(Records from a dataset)
┌──
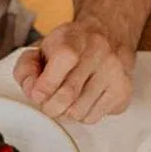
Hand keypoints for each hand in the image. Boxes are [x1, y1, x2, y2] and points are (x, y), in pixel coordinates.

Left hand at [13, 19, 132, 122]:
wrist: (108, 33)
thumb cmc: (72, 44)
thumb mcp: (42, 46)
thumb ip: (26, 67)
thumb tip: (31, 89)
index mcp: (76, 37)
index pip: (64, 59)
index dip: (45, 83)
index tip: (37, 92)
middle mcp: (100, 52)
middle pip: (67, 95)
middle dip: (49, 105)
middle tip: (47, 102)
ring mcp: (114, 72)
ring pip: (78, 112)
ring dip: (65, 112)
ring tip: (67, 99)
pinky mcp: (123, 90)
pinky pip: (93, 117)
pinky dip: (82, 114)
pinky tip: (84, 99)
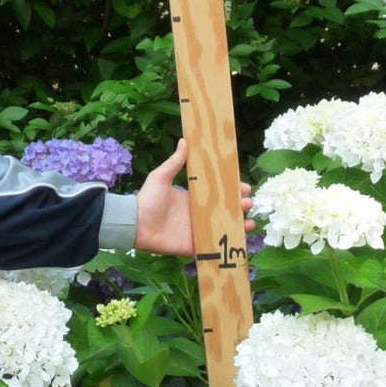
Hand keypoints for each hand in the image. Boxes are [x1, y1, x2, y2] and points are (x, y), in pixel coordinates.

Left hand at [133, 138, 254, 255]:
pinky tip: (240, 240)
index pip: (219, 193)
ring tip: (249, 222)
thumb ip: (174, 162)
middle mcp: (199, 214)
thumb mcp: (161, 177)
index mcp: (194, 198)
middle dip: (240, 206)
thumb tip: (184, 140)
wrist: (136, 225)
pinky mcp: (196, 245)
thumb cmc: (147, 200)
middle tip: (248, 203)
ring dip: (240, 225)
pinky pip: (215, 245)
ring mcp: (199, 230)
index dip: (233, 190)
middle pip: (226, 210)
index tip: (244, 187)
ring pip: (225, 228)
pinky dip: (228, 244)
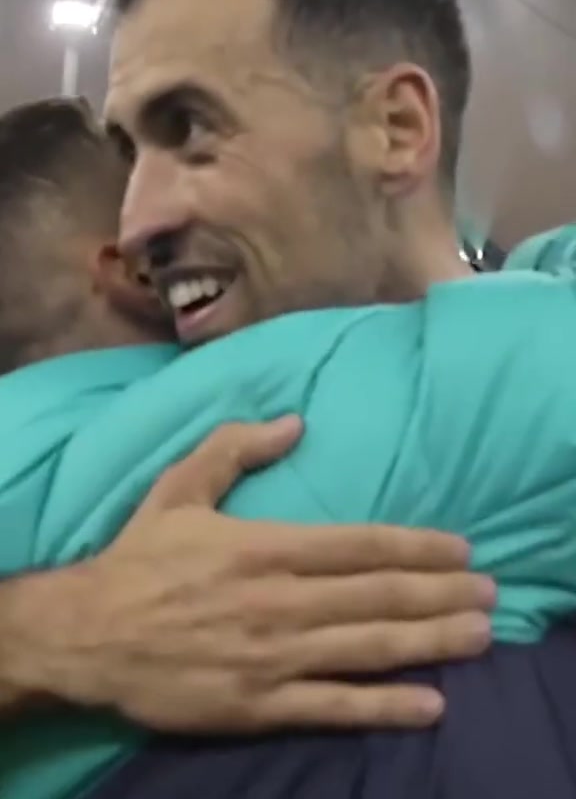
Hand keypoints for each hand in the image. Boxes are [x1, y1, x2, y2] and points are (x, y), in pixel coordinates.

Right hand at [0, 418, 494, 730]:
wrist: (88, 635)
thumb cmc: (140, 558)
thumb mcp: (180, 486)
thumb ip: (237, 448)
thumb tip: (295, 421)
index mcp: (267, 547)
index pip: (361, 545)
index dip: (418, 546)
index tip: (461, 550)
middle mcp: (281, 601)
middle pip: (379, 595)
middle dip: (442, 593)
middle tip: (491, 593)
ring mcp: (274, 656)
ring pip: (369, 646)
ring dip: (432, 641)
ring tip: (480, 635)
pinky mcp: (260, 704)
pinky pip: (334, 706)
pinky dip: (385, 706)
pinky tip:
└──
Whenever the word "index" shows up in a line of the entries, copy that line.

- _OUTPUT_:
index mcp: (76, 37)
index pip: (64, 59)
index dip: (45, 83)
index tip: (37, 92)
index pip: (219, 193)
index mcp: (194, 198)
index dip: (233, 190)
index tip: (244, 187)
index mcp: (267, 547)
index pip: (361, 545)
index dip: (418, 546)
index tip: (461, 550)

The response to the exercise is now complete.